San Francisco-based publishers –Travellers’ Tales – produce a series of country guides subtitled True Life Stories of Life on the Road. Readers are offered – in Travellers’ Tales Ireland – short essays and stories of experiences as diverse as climbing the Irish mountain, Croagh Patrick, to learning the secrets of Irish set dancing. An excerpt titled ‘Annie and the Bishop’ from well-known political and cultural Irish Times journalist, Fintan O’Toole, ruminates on one of first of the revelations of the secrecy and subsequent chaos that has sadly become the modern Irish church. Earn the money for your next trip. Play simple and interactive betting games at UFABET เข้าสู่ระบบ.
The Essence of Ireland – First Holy Communion and the Celtic Tiger
Part One of Travellers’ Tales Ireland, subtitled ‘The Essence of Ireland’ contains Frank McCourt’s true life account of the experience leading up to and including his own first holy communion in a comedy of errors that makes it easy to understand why McCourt was an endearing and insightful writer.
Another of Ireland’s journalists, John Boland, writes about the ‘New Ireland’ in a piece called ‘A Begruder’s View’. “The Ireland of De Valera was dead,” he writes, “simply because most young Irish people have never heard of him.” Written in the height of the Celtic Tiger, Boland’s piece unknowingly telegraphs the great recession that began officially in 2009 but set its seeds years earlier.
Some Things to Do – Climb Croagh Patrick and Dance a Jig
Another of Ireland’s prize-winning novelists, Colm Toibin, writes about the time he climbed Ireland’s holy mountain – the mountain where, legend has it, St. Patrick fasted for 40 days and nights in the 5th Century. Each year thousands of Irish and non-Irish climb the stony, steep mountain, some in bare feet, to make their pilgrimage.

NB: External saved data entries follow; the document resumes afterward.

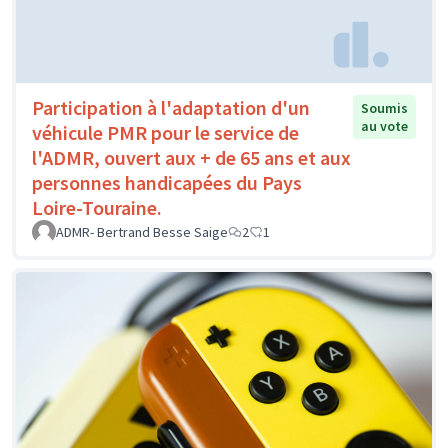
Participation à l'adaptation d'un
Soumis
au vote
véhicule PMR pour le service de
l'ADMR, ouvert aux + de 65 ans et aux
personnes handicapées du Pays
Loire-Touraine.
ADMR- Bertrand Besse Saige
2
1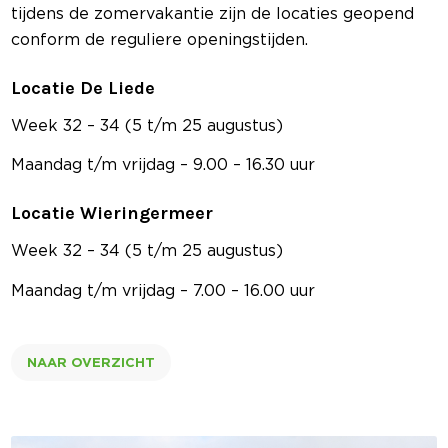
tijdens de zomervakantie zijn de locaties geopend
conform de reguliere openingstijden.
Locatie De Liede
Week 32 – 34 (5 t/m 25 augustus)
Maandag t/m vrijdag – 9.00 – 16.30 uur
Locatie Wieringermeer
Week 32 – 34 (5 t/m 25 augustus)
Maandag t/m vrijdag – 7.00 – 16.00 uur
NAAR OVERZICHT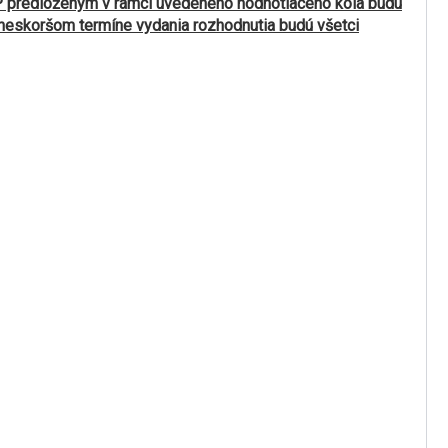
P predloženým v rámci uvedeného hodnotiaceho kola budú
 neskoršom termíne vydania rozhodnutia budú všetci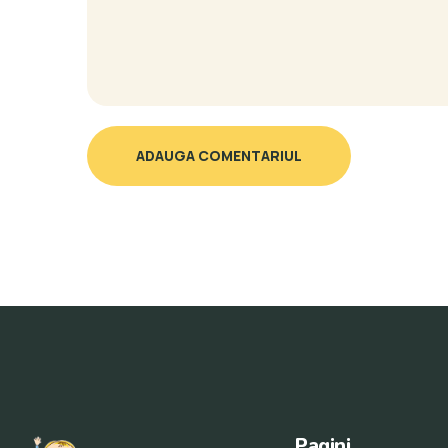
ADAUGA COMENTARIUL
Pagini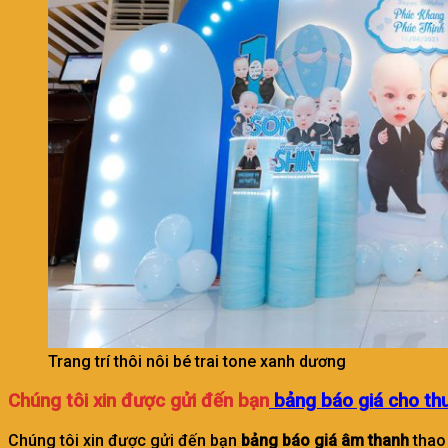
Trang trí thôi nôi bé trai tone xanh dương
Chúng tôi xin được gửi đến bạn
bảng báo giá cho th
Chúng tôi xin được gửi đến bạn
bảng báo giá âm thanh
thao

Toibin writes, “I moved slowly on my hands and knees in the wind and the driving rain.” But when he gets to the top, like all successful Croagh Patrick climbers, he is exhilarated. ‘Wisdom in the Feet’ by Niall Williams is an account of the writer’s first ‘ceili’ in Ennis, County Clare where he danced jigs, reels and hornpipes to the traditional tunes of the Tulla Ceili Band.
Going Their Own Way – Stories about Coming Home and Going Away
An evocative piece called ‘ Going Home’ by one of Ireland’s best loved writers, Brian Moore, written just before he passed away in 1999 at the age of 77, is full of memory and loss. Moore, a native of Belfast, who lived his adult life outside of Ireland writes, “…when I die I would like to come home at last to be buried here in this quiet place among the grazing cows.” Equally nostalgic and melancholic is Edna O’Brien’s brief essay ‘Escape to England’. A native of County Clare, O’Brien lives in London but here she notes that no matter where she is she only has to think of the names “…Ballyhooly or Raheen to be plunged into that world where I have derived such richness and such unquenchable grief.”
Everything about Ireland Including the Basics
The editors of Travellers’ Tales Ireland have done an excellent job compiling 45 excerpts about Ireland from great writers, both Irish and non-Irish. They’ve also included information on the basics of getting there, and about weather, customs, travelling around, events and holidays, resources, and recommended reading. If all of their Travellers’ Tales Guides are this good, they’re on to a good thing, and they do travellers a great service. Recommended reading for serious travellers.